Data entries ▸
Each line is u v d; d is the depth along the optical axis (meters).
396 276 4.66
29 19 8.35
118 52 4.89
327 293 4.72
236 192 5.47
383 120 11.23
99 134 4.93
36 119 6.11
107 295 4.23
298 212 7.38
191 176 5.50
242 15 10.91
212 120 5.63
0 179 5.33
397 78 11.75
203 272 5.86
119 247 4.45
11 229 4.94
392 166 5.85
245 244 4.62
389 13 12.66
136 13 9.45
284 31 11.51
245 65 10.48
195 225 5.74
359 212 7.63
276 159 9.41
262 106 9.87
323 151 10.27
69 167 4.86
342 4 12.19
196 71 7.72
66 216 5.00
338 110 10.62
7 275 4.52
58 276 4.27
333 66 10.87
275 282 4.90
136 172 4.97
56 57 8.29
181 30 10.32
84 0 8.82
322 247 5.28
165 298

EXERCISE OBJECTIVE ▸ Reproduce each entry above character for character.

TASK RESULT ▸
Each line is u v d; d is the depth along the optical axis (meters).
396 276 4.66
29 19 8.35
118 52 4.89
327 293 4.72
236 192 5.47
383 120 11.23
99 134 4.93
36 119 6.11
107 295 4.23
298 212 7.38
191 176 5.50
242 15 10.91
212 120 5.63
0 179 5.33
397 78 11.75
203 272 5.86
119 247 4.45
11 229 4.94
392 166 5.85
245 244 4.62
389 13 12.66
136 13 9.45
284 31 11.51
245 65 10.48
195 225 5.74
359 212 7.63
276 159 9.41
262 106 9.87
323 151 10.27
69 167 4.86
342 4 12.19
196 71 7.72
66 216 5.00
338 110 10.62
7 275 4.52
58 276 4.27
333 66 10.87
275 282 4.90
136 172 4.97
56 57 8.29
181 30 10.32
84 0 8.82
322 247 5.28
165 298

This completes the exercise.